> **Requirement**
List each line of the data in which the string "type" appears.

> **Provided records**
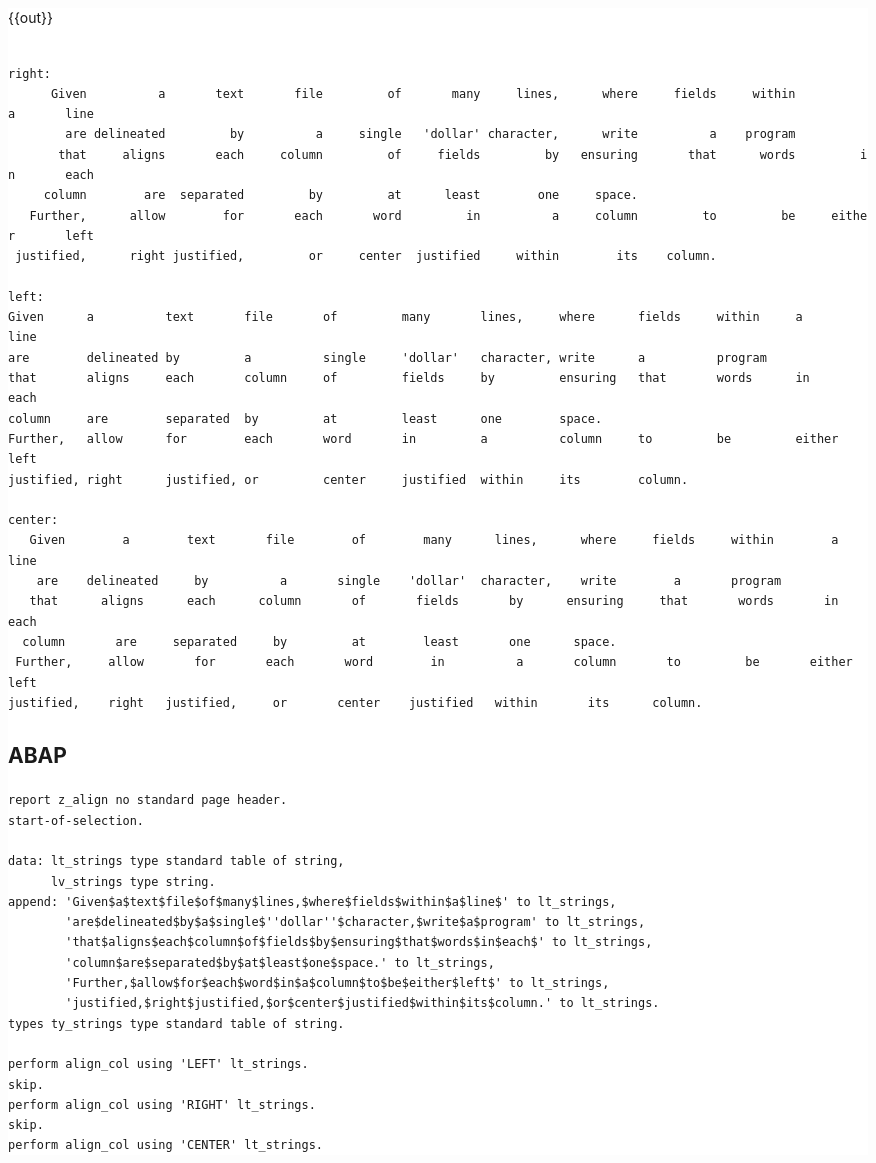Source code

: {{out}}

```txt

right:
      Given          a       text       file         of       many     lines,      where     fields     within          a       line           
        are delineated         by          a     single   'dollar' character,      write          a    program
       that     aligns       each     column         of     fields         by   ensuring       that      words         in       each           
     column        are  separated         by         at      least        one     space.
   Further,      allow        for       each       word         in          a     column         to         be     either       left           
 justified,      right justified,         or     center  justified     within        its    column.

left:
Given      a          text       file       of         many       lines,     where      fields     within     a          line                  
are        delineated by         a          single     'dollar'   character, write      a          program    
that       aligns     each       column     of         fields     by         ensuring   that       words      in         each                  
column     are        separated  by         at         least      one        space.     
Further,   allow      for        each       word       in         a          column     to         be         either     left                  
justified, right      justified, or         center     justified  within     its        column.    

center:
   Given        a        text       file        of        many      lines,      where     fields     within        a        line               
    are    delineated     by          a       single    'dollar'  character,    write        a       program  
   that      aligns      each      column       of       fields       by      ensuring     that       words       in        each               
  column       are     separated     by         at        least       one      space.   
 Further,     allow       for       each       word        in          a       column       to         be       either      left               
justified,    right   justified,     or       center    justified   within       its      column. 

```



## ABAP


```ABAP
report z_align no standard page header.
start-of-selection.

data: lt_strings type standard table of string,
      lv_strings type string.
append: 'Given$a$text$file$of$many$lines,$where$fields$within$a$line$' to lt_strings,
        'are$delineated$by$a$single$''dollar''$character,$write$a$program' to lt_strings,
        'that$aligns$each$column$of$fields$by$ensuring$that$words$in$each$' to lt_strings,
        'column$are$separated$by$at$least$one$space.' to lt_strings,
        'Further,$allow$for$each$word$in$a$column$to$be$either$left$' to lt_strings,
        'justified,$right$justified,$or$center$justified$within$its$column.' to lt_strings.
types ty_strings type standard table of string.

perform align_col using 'LEFT' lt_strings.
skip.
perform align_col using 'RIGHT' lt_strings.
skip.
perform align_col using 'CENTER' lt_strings.
```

> **Task answer**
data: lt_strings type standard table of string,
      lv_strings type string.
types ty_strings type standard table of string.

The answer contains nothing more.